> _Problem description_: Gather every line of the data below that contains the string "ankle", and copy each one in full.

(Items from a data source)
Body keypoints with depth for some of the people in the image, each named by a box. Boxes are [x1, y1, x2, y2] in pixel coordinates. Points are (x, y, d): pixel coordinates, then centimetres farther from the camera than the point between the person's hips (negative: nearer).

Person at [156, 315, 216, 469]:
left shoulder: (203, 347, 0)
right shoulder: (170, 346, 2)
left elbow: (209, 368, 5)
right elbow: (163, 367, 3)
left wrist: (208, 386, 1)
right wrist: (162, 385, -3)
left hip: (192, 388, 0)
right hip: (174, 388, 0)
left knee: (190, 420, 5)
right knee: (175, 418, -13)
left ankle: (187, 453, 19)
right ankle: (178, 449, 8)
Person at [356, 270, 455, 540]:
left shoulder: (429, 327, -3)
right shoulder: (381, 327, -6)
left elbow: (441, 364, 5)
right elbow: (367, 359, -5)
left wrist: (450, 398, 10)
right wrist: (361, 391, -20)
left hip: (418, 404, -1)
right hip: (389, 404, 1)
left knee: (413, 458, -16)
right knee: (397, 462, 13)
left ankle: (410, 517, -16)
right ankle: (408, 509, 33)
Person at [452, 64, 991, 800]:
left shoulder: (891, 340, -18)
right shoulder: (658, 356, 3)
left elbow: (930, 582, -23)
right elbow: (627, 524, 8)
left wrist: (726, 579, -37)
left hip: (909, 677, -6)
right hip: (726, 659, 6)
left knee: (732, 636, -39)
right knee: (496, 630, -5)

> _Response for this exercise_:
left ankle: (187, 453, 19)
right ankle: (178, 449, 8)
left ankle: (410, 517, -16)
right ankle: (408, 509, 33)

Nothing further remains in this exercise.